As Alexander and Rhodes note, "queer rhetorical practice focuses more on strategies to broaden even to the breaking point what counts as 'normal'". I think Hayles is challenging us to do the same thing, but rather to focus on the argument of information and the body, and how there has been an intention to separate the two, rather then discuss them as a collective entity. For Alexander and Rhodes, the body is the multimodal tool to which many of these queer rhetorical practices take place. In thinking about the Lavender Menace group, they used their bodies to display their t-shirts to show they were part of the queer rhetoric, and in turn their bodies provided a framework for disseminating information.
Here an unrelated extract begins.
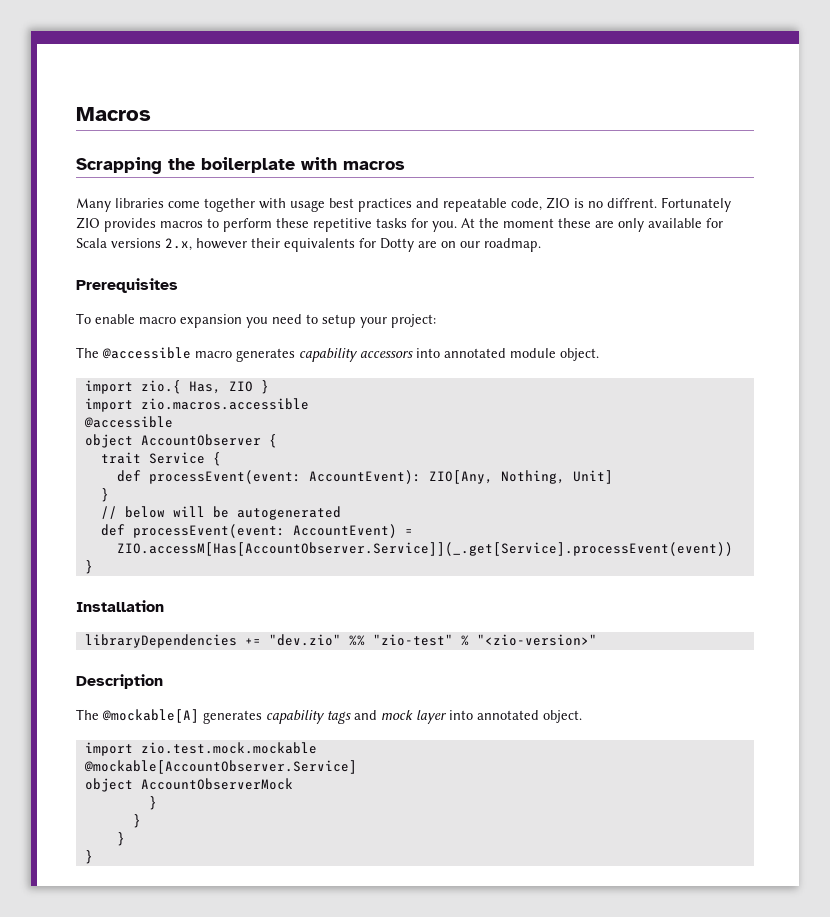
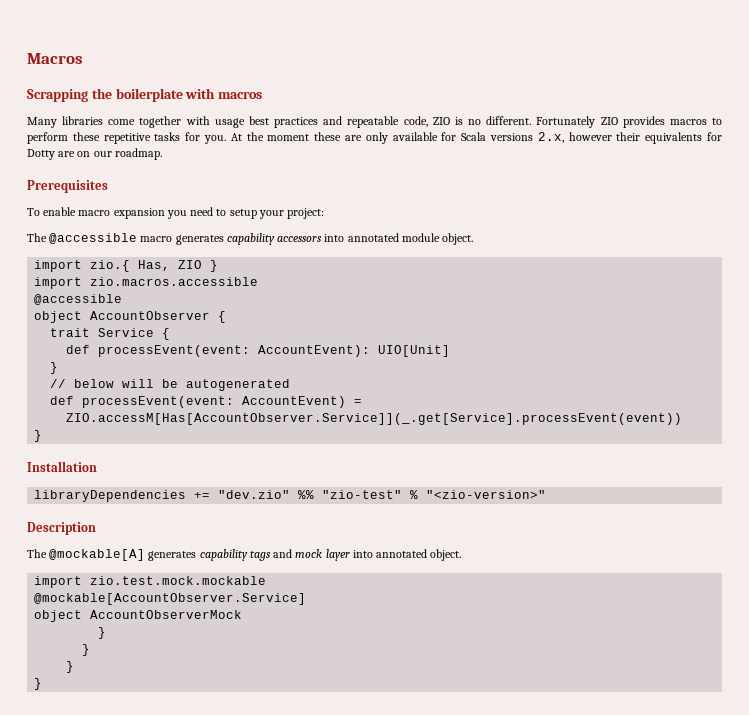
[607,198,657,208] diffrent. -> [486,116,532,125] different.
[428,470,613,484] ZIO[Any, Nothing, Unit] -> [378,345,451,357] UIO[Unit]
As Jonathan and Rhodes note "information and data about queer rhetoric is readily accessible through archives, which is consistently challenged to make it meaningful." This is where I really see the discussion about informatics in what Hayles talks about mirrored in Alexander and Rhodes work. The space of the archives to help reference and understand queer rhetoric is a great tool.
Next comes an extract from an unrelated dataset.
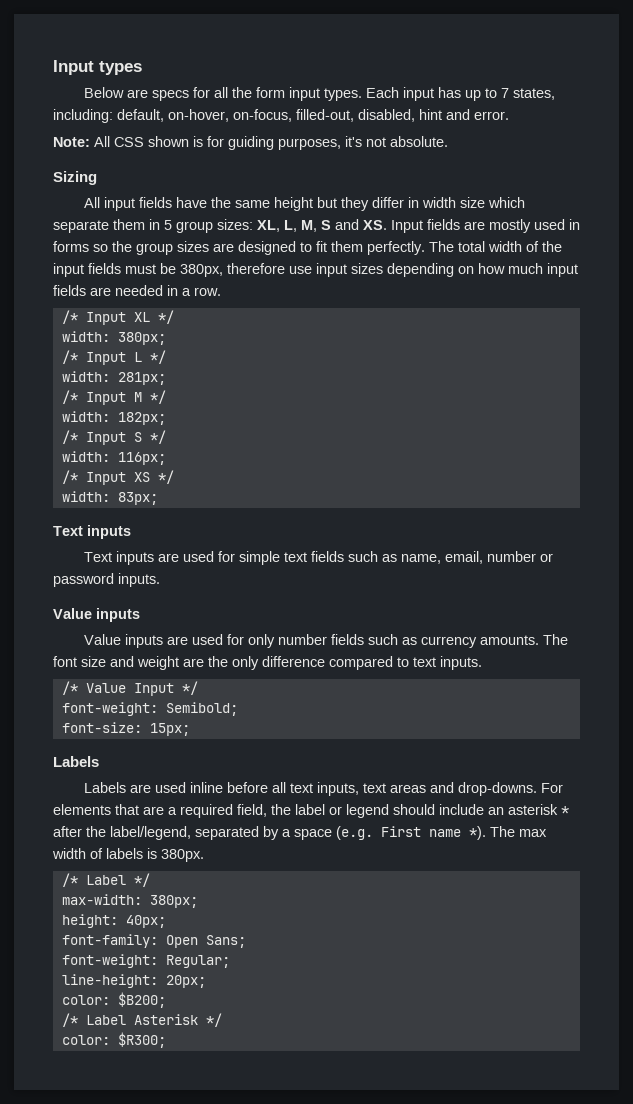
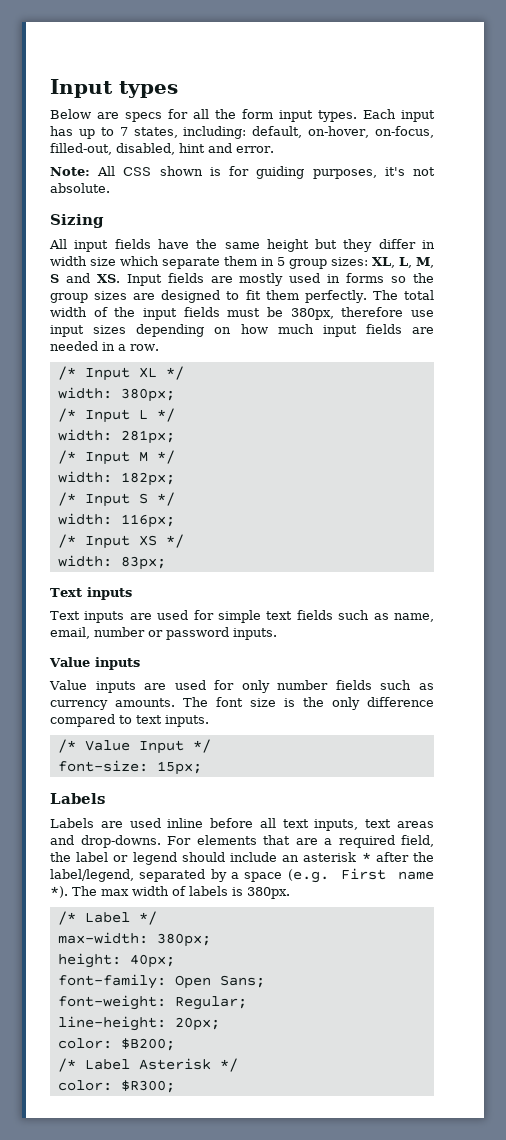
[110,656,204,670] and weight are -> [284,698,295,707] is
[61,702,238,716] // font-weight: Semibold; -> (211, 746) none

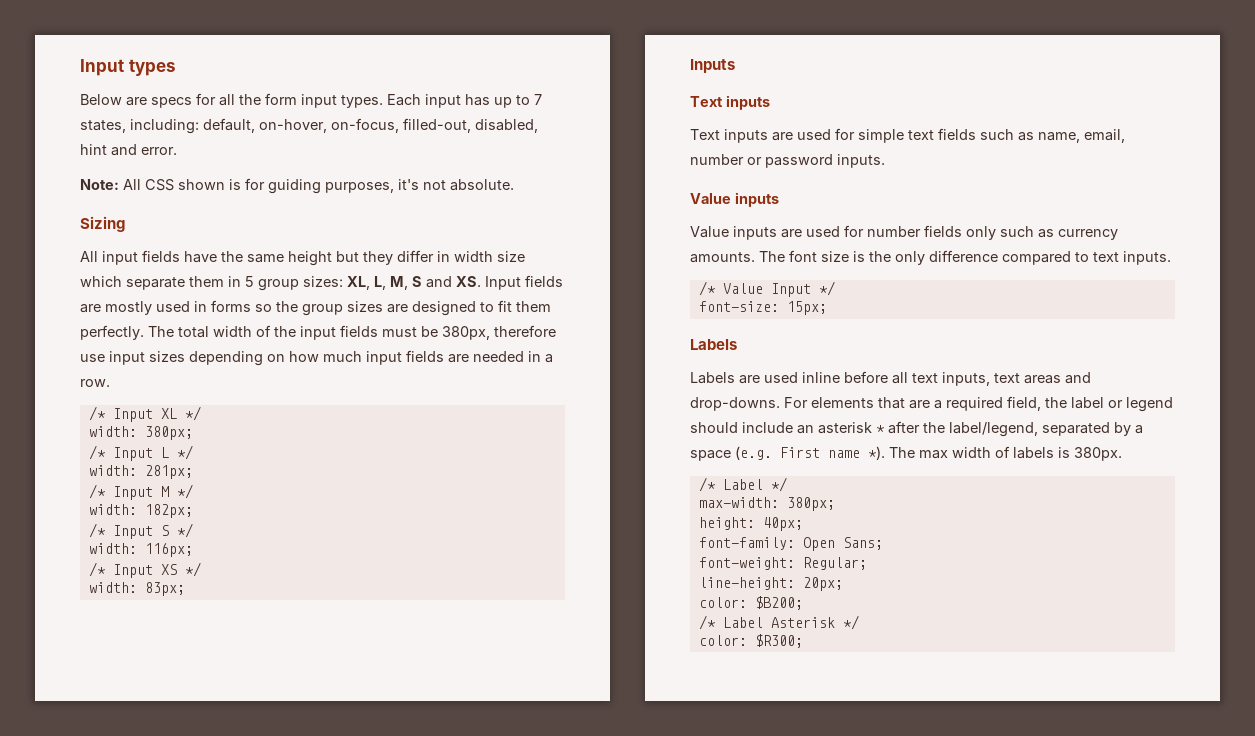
(166, 563) none -> [690,59,735,73] // Inputs
[241,680,270,693] only -> (864, 231) none
(372, 685) none -> [966,226,996,240] only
However, as Hayles would argue, the body is removed from these archives, therefore it lacks what Alexander and Rhodes emphasizes groups can achieve. Alexander and Rhodes discuss this relevance of groups in the following statement, "groups are not minds articulating a sense of the queer but also with bodies performing queerness". In addition to this notion, Alexander and Rhodes cite Grindstaff and how he argues "ways in which lesbian and gays have had to position themselves rhetorically and materially" two must exist together in order to be effective in pushing against normal discourse. This was a concept in the Hayles text that was initially confusing to me before our in-class discussion last Wednesday. However, after now having class and talking through Hayles, I think she would agree to the notions Alexander and Rhodes are presenting in advocating for a infusion of body and information as a tool for discursive power, because really, thats what the posthuman attempts to convey. As Alexander and Rhodes note, "technology complicates and also makes access easier". When we think about the arguments conveyed within Hayes, and how the integration of technology is constantly grappling with the notion of what it means to be embodied with informatics, Johnathan and Alexander argue that technology serves as a great archival resource, but it is really though the body that queer rhetoric is empowered. Referring back to Hayles notion of culture and the body, the two are linked, this is what Alexander and Rhodes attempt to convey in their analysis of how queer rhetoric pushes against our contemporary understanding of rhetoric, and how disidentification and a resistance to normative sexuality and gender speak back to the discourses present within society today.